Heimbach later said through his attorney that federal rules prohibit him from disclosing information that would identify a patient. When describing burn cases, he said, he follows standard protocol by "de-identifying" patients — that is, changing or omitting information to protect their privacy.

 

But in testimony at state hearings, Heimbach not only changed facts, he added new ones, such as candles starting deadly blazes and the lack of flame retardants — details that aided the chemical industry's position.

 

Retired last June

 

While heading Harborview's burn center, Heimbach also was a professor of surgery at the University of Washington until his retirement last year. He estimated he might have saved "hundreds if not thousands" of lives.

 

Heimbach was in charge of the UW Medicine Burn Center from 1977 until his retirement in June 2011. He remains an unpaid emeritus professor, with no teaching or patient-care responsibilities.

 

At least some of his testimony on behalf of Citizens for Fire Safety occurred while he was still employed by the UW.

 

The university requires faculty and staff to report and obtain permission for outside consulting work.
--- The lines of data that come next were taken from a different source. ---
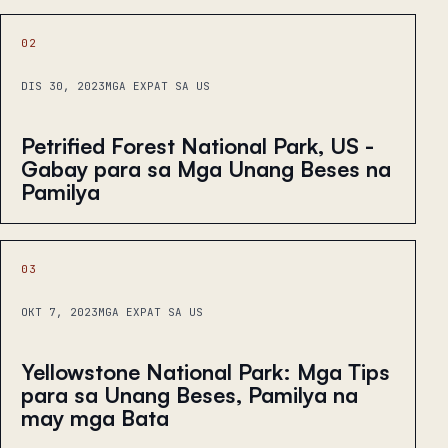
02
DIS 30, 2023
MGA EXPAT SA US
Petrified Forest National Park, US -
Gabay para sa Mga Unang Beses na
Pamilya
03
OKT 7, 2023
MGA EXPAT SA US
Yellowstone National Park: Mga Tips
para sa Unang Beses, Pamilya na
may mga Bata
The university has no record that Heimbach requested approval to work for Citizens for Fire Safety, UW spokeswoman Tina Mankowski said in an email.

 

"The testimony that Dr. Heimbach gave ... was not provided on behalf of the University of Washington or the UW Medicine Burn Center," Mankowski wrote. "His viewpoint and anecdotal information are his own. When requested, the University of Washington provides scientific-based evidence and comment to the legislature and other policymakers as it relates to burn prevention."

 

Before and since his retirement, Heimbach has worked with burn victims in Bhutan and helped train health-care professionals there in burn treatment.

 

Last year, he received the field's most prestigious award, the International Burn Foundation's Tanner-Vandeput-Boswick Burn Prize.

 

"I'm a well-meaning guy," Heimbach said. "I'm not in the pocket of industry."

 

Tribune reporter Michael Hawthorne contributed to this report, which includes information from Seattle Times staff reporter Sandi Doughton.